Shock and adrenaline allowed the wounded to escape from the bar before the pain set in.
Two hours later, the suspect arrived with an accomplice and handguns. Survivors recall hearing at least a dozen gunshots, and could barely see through the gun smoke.
“They went off so quick I didn’t think it was gunshots,” customer Michael Barajas told the Kansas City Star.
The two gunmen are still at large.
Police have released security camera images of the suspects, in hopes that anyone who recognizes them will come forward. Police have yet to name the suspects, and police spokesman Officer Thomas Tomasic told The Kansas City Star that he doesn’t believe the shooting was racially motivated. “It’s a pretty small bar,” Tomasic told the paper. “You have two guys come in, start shooting, people are just running. People are just running wherever they can.”
Victim Alfredo Calderon had a 6-year-old son and 4-year-old daughter to raise.
While police haven’t released the names of any of the victims, some family members are coming forward to remember their deceased. Juan Ramirez told reporters that his 29-year-old nephew, Alfredo Calderon, died in the shooting. “We’re just in shock and disbelief,” Ramirez told The Kansas City Star, adding that his nephew had “nothing to do with it.”
This wasn’t bartender Valdez’s first shooting either. “I don’t know what to make of it,” he told The Kansas City Star, through tears. “A sad day for everybody who lost their lives and their families. How can you go into a place full of people and just start shooting?” He said he hugged his own niños Sunday morning, saying “pray to God I’m here.”
When a witness’s fiancé was shot, she tried to stop the bleeding and “held him till he took his last breath.”
Shay Celedon was at TKC with her best friend and her fiancé, both of whom have yet to be identified. Celedon said the two were waiting until after her niece’s quinceañera to get down to wedding planning hoping to tie the knot in October 2020. The three were enjoying their night until they witnessed the violent fight outside the bar. Celedon got a sinking feeling and decided to go home for fear that “something bad would happen.”

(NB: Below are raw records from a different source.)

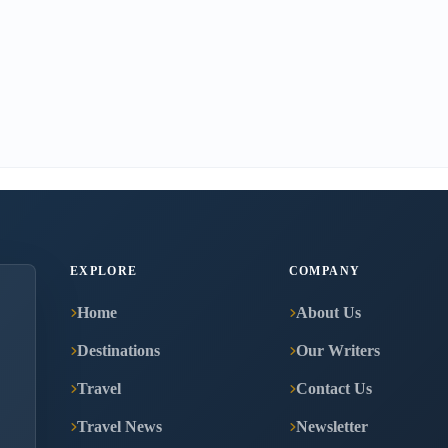
EXPLORE
COMPANY
Home
About Us
Destinations
Our Writers
Travel
Contact Us
Travel News
Newsletter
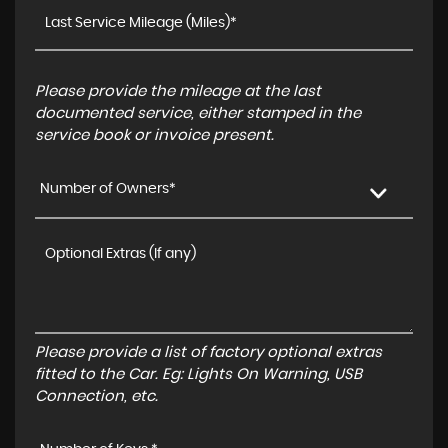
Please provide the mileage at the last
documented service, either stamped in the
service book or invoice present.
Number of Owners*
Please provide a list of factory optional extras
fitted to the Car. Eg: Lights On Warning, USB
Connection, etc.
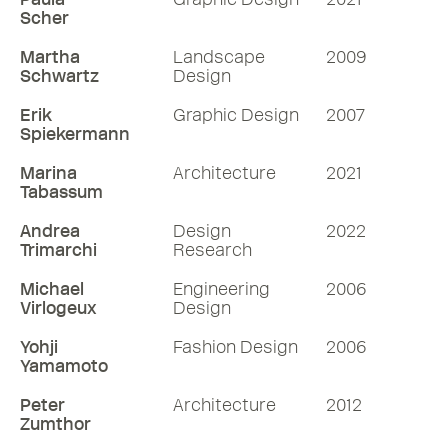
Scher
Martha
Landscape
2009
Schwartz
Design
Erik
Graphic Design
2007
Spiekermann
Marina
Architecture
2021
Tabassum
Andrea
Design
2022
Trimarchi
Research
Michael
Engineering
2006
Virlogeux
Design
Yohji
Fashion Design
2006
Yamamoto
Peter
Architecture
2012
Zumthor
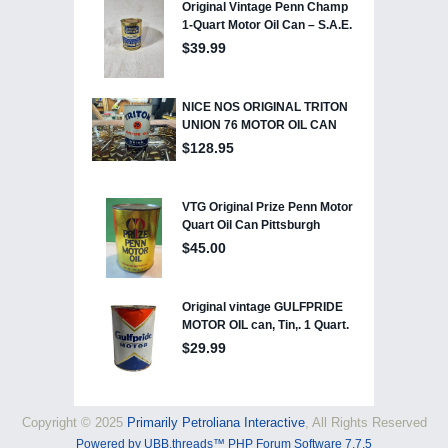
Copyright © 2025
Primarily Petroliana Interactive
, All Rights Reserved
Powered by UBB.threads™ PHP Forum Software 7.7.5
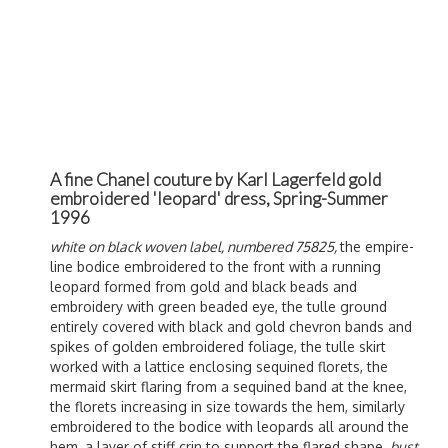
A fine Chanel couture by Karl Lagerfeld gold
embroidered 'leopard' dress, Spring-Summer
1996
white on black woven label, numbered 75825,
the empire-
line bodice embroidered to the front with a running
leopard formed from gold and black beads and
embroidery with green beaded eye, the tulle ground
entirely covered with black and gold chevron bands and
spikes of golden embroidered foliage, the tulle skirt
worked with a lattice enclosing sequined florets, the
mermaid skirt flaring from a sequined band at the knee,
the florets increasing in size towards the hem, similarly
embroidered to the bodice with leopards all around the
hem, a layer of stiff crin to support the flared shape,
bust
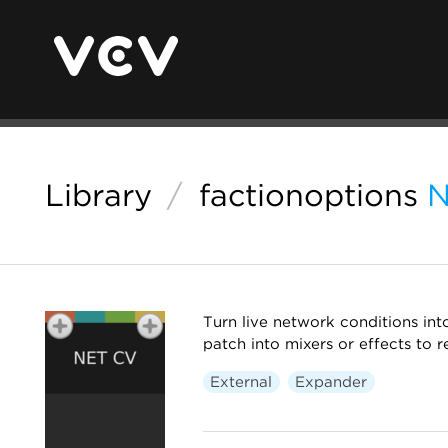
Library
/
factionoptions
N
Turn live network conditions int
patch into mixers or effects to 
External
Expander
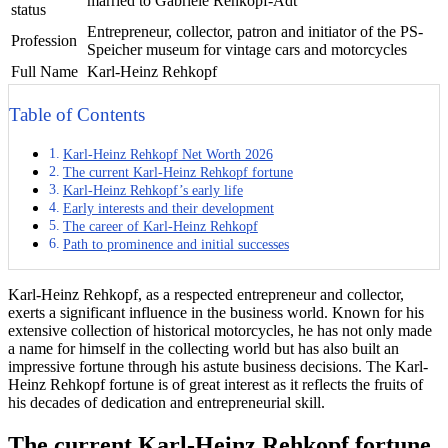
married to Gabriele Rehkopf-Adt
status
Entrepreneur, collector, patron and initiator of the PS-
Profession
Speicher museum for vintage cars and motorcycles
Full Name
Karl-Heinz Rehkopf
Table of Contents
Karl-Heinz Rehkopf Net Worth 2026
The current Karl-Heinz Rehkopf fortune
Karl-Heinz Rehkopf’s early life
Early interests and their development
The career of Karl-Heinz Rehkopf
Path to prominence and initial successes
Karl-Heinz Rehkopf, as a respected entrepreneur and collector,
exerts a significant influence in the business world. Known for his
extensive collection of historical motorcycles, he has not only made
a name for himself in the collecting world but has also built an
impressive fortune through his astute business decisions. The Karl-
Heinz Rehkopf fortune is of great interest as it reflects the fruits of
his decades of dedication and entrepreneurial skill.
The current Karl-Heinz Rehkopf fortune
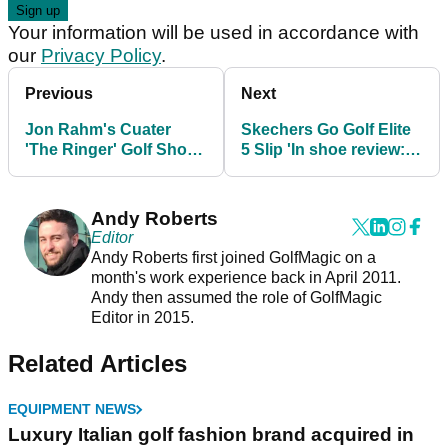
Your information will be used in accordance with
our
Privacy Policy
.
Previous
Next
Jon Rahm's Cuater
Skechers Go Golf Elite
'The Ringer' Golf Shoes
5 Slip 'In shoe review:
Review: "Extremely
The most practical golf
comfortable"
shoe ever
Andy Roberts
Editor
Andy Roberts first joined GolfMagic on a
month's work experience back in April 2011.
Andy then assumed the role of GolfMagic
Editor in 2015.
Related Articles
EQUIPMENT NEWS
Luxury Italian golf fashion brand acquired in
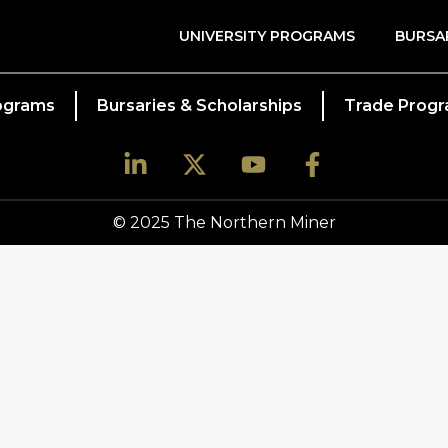
UNIVERSITY PROGRAMS
BURSA
rograms
Bursaries & Scholarships
Trade Prog
© 2025 The Northern Miner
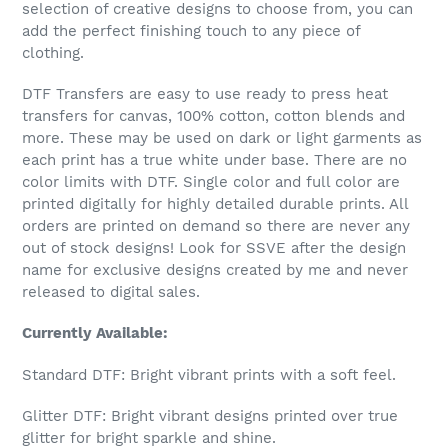
selection of creative designs to choose from, you can
add the perfect finishing touch to any piece of
clothing.
DTF Transfers are easy to use ready to press heat
transfers for canvas, 100% cotton, cotton blends and
more. These may be used on dark or light garments as
each print has a true white under base. There are no
color limits with DTF. Single color and full color are
printed digitally for highly detailed durable prints. All
orders are printed on demand so there are never any
out of stock designs! Look for SSVE after the design
name for exclusive designs created by me and never
released to digital sales.
Currently Available:
Standard DTF: Bright vibrant prints with a soft feel.
Glitter DTF: Bright vibrant designs printed over true
glitter for bright sparkle and shine.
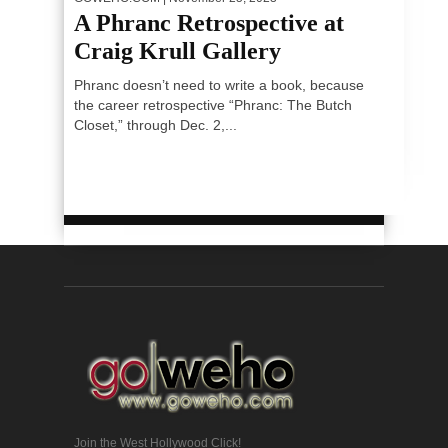
A Phranc Retrospective at
Craig Krull Gallery
Phranc doesn’t need to write a book, because
the career retrospective “Phranc: The Butch
Closet,” through Dec. 2,...
Join the West Hollywood Click!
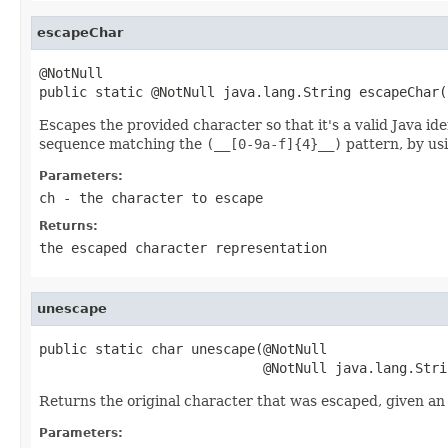
escapeChar
@NotNull

public static @NotNull java.lang.String escapeChar(
Escapes the provided character so that it's a valid Java id
sequence matching the
(__[0-9a-f]{4}__)
pattern, by us
Parameters:
ch
- the character to escape
Returns:
the escaped character representation
unescape
public static char unescape(@NotNull

                            @NotNull java.lang.Stri
Returns the original character that was escaped, given a
Parameters:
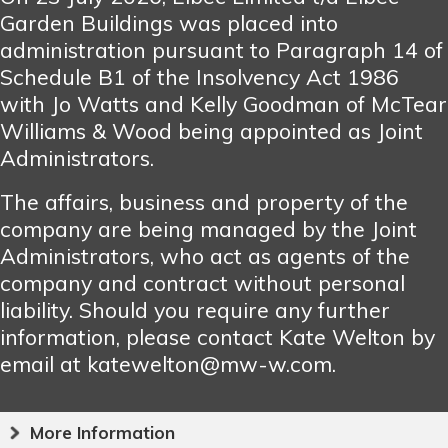
Garden Buildings was placed into
administration pursuant to Paragraph 14 of
Schedule B1 of the Insolvency Act 1986
with Jo Watts and Kelly Goodman of McTear
Williams & Wood being appointed as Joint
Administrators.
The affairs, business and property of the
company are being managed by the Joint
Administrators, who act as agents of the
company and contract without personal
liability. Should you require any further
information, please contact Kate Welton by
email at katewelton@mw-w.com.
More Information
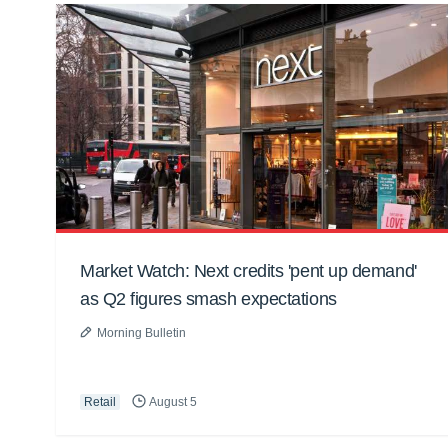
Market Watch: Next credits 'pent up demand'
as Q2 figures smash expectations
Morning Bulletin
Retail
August 5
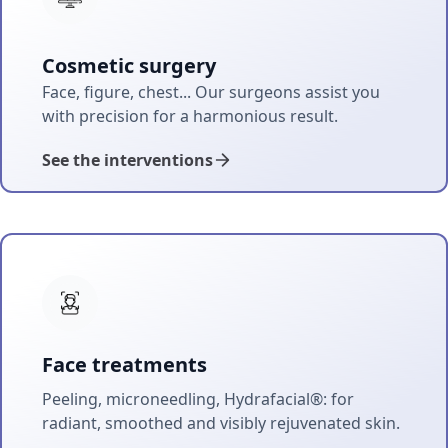
Cosmetic surgery
Face, figure, chest... Our surgeons assist you
with precision for a harmonious result.
See the interventions
Face treatments
Peeling, microneedling, Hydrafacial®: for
radiant, smoothed and visibly rejuvenated skin.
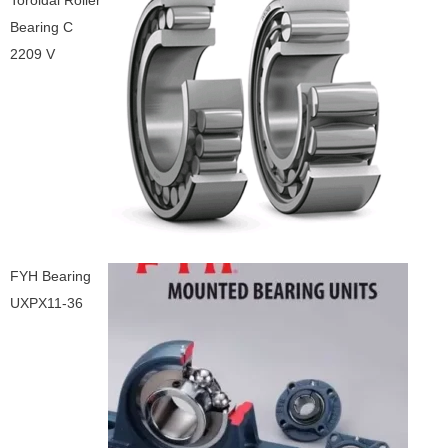
Toroidal Roller
Bearing C
2209 V
FYH Bearing
UXPX11-36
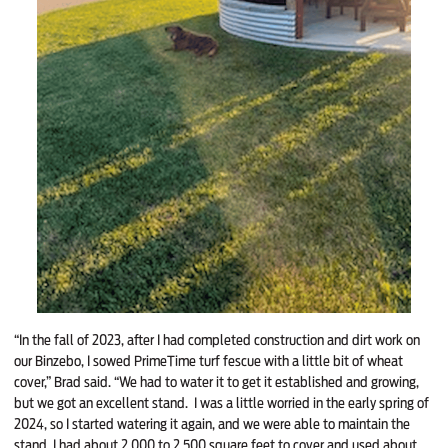
“In the fall of 2023, after I had completed construction and dirt work on
our Binzebo, I sowed PrimeTime turf fescue with a little bit of wheat
cover,” Brad said. “We had to water it to get it established and growing,
but we got an excellent stand. I was a little worried in the early spring of
2024, so I started watering it again, and we were able to maintain the
stand. I had about 2,000 to 2,500 square feet to cover and used about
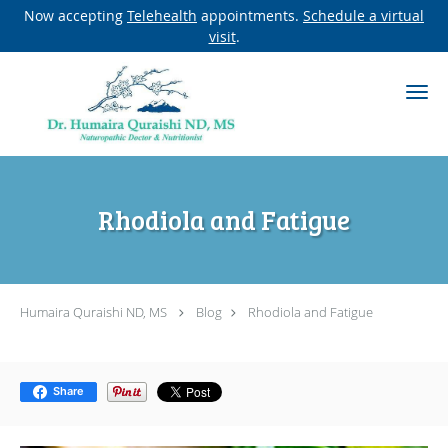
Now accepting
Telehealth
appointments.
Schedule a virtual
visit
.
Skip to main content
Rhodiola and Fatigue
Humaira Quraishi ND, MS
Blog
Rhodiola and Fatigue
Share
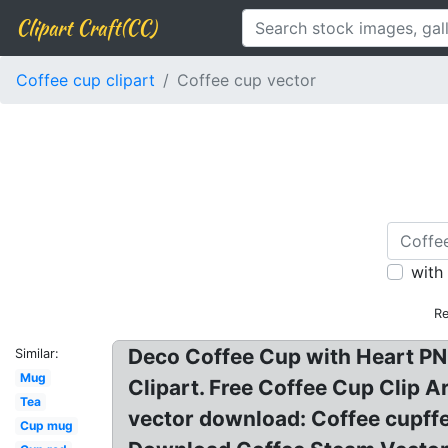
Clipart Craft(CC)
Coffee cup clipart
Coffee cup vector
with
Re
Deco Coffee Cup with Heart PNG
Similar:
Mug
Clipart. Free Coffee Cup Clip A
Tea
vector download: Coffee cupffee
Cup mug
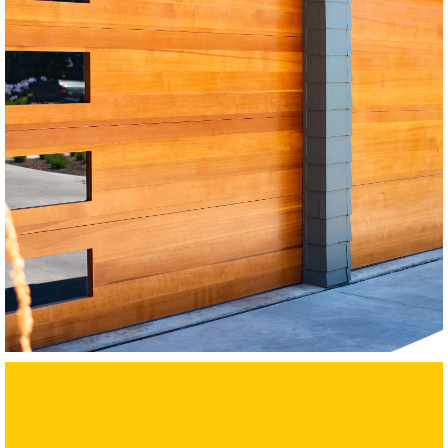
Modern Wood Garage Doors
Western Red Cedar
SEE MORE LIKE THIS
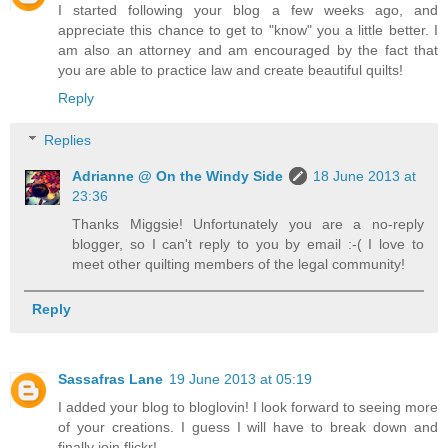
I started following your blog a few weeks ago, and
appreciate this chance to get to "know" you a little better. I
am also an attorney and am encouraged by the fact that
you are able to practice law and create beautiful quilts!
Reply
Replies
Adrianne @ On the Windy Side
18 June 2013 at
23:36
Thanks Miggsie! Unfortunately you are a no-reply
blogger, so I can't reply to you by email :-( I love to
meet other quilting members of the legal community!
Reply
Sassafras Lane
19 June 2013 at 05:19
I added your blog to bloglovin! I look forward to seeing more
of your creations. I guess I will have to break down and
finally join flickr!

“None of it really seems real right now,” she told CNN. “We were sitting here yesterday evening having drinks with my best friend’s fiancé. I go home, go to bed, get woken up two hours later that he’s deceased, and she held him till he took his last breath, and tried to bring him back and keep pressure on his gunshot wound. And it was just one fatal shot that took him from us.”
Tequila Kansas City Bar “was a home away from home, you could say.”
Toni Maciel, 36, knew seven of the nine victims personally. While she returned to TKC the following day to be with her “TKC family” and community, she doesn’t feel safe anymore. Maciel knows the wife of the alleged shooter. During a karaoke night just two days prior, she witnessed him physically abuse his wife. Maciel intervened and asked him to leave. “This was a home away from home, you could say,” she told The Kansas City Star. “But after this, I don’t know what would happen with our community.”
Tequila Kansas City Bar hosted a vigil for the victim Sunday night at 7 p.m.
As we report on this story, the community is gathering around TKC to pay vigil to the deceased. Kansas Governor Laura Kelly released a statement saying she continues “to be frustrated that these mass shootings and killings occur with regular frequency. Our nation has an obligation to address this ongoing public health crisis.”